You had your premiere at SXSW. Then you got the full Cannes experience: You screened Mickey and the Bear there and got an incredible reception. You walked the iconic Cannes stairs. I know that you'd been in the past, but what was the experience like for you this time?
Having my film premiere in Cannes has always been the ultimate dream for me. It is a combination of the elegance of the festival, the setting and the quality of films that premiere there. Going there with this film always felt so out of reach, but that just goes to show that there are no limits or rules when it comes to this industry. A tiny film that you make for almost no money, in five weeks and in a small town most people never heard of, can make it across the world, to a foreign country, and do its job.
You've spoken about the difficulties of making the transition from model to actor. With Never Goin' Back and now Mickey and the Bear and having received such wonderful reviews for both, do you feel like you've completed that transition, that you've shed whatever baggage may have come with that?

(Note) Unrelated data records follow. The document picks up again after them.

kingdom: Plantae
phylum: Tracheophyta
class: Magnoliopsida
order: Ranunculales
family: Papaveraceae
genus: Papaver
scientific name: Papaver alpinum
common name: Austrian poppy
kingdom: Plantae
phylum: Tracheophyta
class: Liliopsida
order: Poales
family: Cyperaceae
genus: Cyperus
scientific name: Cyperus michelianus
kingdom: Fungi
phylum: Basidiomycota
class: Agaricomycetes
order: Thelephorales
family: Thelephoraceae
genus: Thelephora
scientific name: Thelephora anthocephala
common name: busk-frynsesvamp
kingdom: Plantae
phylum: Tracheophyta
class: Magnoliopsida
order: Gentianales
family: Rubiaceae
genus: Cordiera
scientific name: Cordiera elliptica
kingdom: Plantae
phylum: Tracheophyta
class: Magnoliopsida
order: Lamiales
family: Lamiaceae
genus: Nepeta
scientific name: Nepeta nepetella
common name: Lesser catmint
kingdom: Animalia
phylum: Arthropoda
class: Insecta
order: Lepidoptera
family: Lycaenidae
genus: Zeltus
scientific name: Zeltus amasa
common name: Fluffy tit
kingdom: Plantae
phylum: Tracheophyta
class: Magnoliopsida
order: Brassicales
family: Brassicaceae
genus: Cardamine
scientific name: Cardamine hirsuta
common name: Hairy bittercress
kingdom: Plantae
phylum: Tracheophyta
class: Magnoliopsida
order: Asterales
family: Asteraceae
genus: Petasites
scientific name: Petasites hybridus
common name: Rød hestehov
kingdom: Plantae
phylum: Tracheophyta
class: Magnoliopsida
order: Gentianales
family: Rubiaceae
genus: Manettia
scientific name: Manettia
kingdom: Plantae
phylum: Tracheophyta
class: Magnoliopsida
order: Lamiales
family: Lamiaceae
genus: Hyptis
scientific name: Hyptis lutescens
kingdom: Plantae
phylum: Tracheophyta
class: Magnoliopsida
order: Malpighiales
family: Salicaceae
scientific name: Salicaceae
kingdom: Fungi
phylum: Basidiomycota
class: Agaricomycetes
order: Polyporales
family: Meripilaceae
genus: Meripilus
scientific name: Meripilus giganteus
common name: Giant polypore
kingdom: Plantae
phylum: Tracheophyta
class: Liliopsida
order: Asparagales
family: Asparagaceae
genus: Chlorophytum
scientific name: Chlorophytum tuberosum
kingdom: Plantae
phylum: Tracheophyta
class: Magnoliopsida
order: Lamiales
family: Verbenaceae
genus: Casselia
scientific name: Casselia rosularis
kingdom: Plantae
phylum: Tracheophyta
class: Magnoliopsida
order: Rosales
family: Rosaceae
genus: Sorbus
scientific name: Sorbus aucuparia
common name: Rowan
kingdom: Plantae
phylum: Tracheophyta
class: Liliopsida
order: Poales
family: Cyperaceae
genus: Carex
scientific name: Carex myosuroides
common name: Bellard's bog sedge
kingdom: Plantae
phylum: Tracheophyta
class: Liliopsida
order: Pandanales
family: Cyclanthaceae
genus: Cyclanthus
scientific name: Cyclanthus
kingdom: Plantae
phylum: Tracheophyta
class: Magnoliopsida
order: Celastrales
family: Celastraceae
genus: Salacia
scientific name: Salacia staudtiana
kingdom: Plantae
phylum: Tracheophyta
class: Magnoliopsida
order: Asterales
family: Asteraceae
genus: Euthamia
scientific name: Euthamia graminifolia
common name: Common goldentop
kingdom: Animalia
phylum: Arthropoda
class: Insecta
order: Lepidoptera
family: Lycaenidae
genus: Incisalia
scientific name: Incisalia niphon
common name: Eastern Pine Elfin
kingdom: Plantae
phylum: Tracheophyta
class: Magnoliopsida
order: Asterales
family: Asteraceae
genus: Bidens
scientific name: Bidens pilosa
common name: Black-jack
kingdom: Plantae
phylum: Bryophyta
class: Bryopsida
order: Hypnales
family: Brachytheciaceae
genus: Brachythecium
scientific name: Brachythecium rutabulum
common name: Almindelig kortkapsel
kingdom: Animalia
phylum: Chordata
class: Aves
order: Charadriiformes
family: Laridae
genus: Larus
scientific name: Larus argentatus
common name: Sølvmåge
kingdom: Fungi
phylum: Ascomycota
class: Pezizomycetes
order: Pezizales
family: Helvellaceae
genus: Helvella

I personally felt like I made that transition a while ago, but it definitely took and is still taking some time for others to see me solely as "actor." This is what I have dedicated my time to every day for over three years now. It is my priority and I'm very invested in doing the best job I possibly can do. I think with more work and time, eventually that will become clearer.
This really does feel like you're having a moment. What's next for Camila Morrone?
In a dream world, it is to be able to continue picking and choosing projects that stand out to me and challenge me. Working with directors I look up to and alongside talented actors that push me to be better. If I can have a career based on playing roles that are a challenge and tell an important story, and for no alternative reason, then I have succeeded.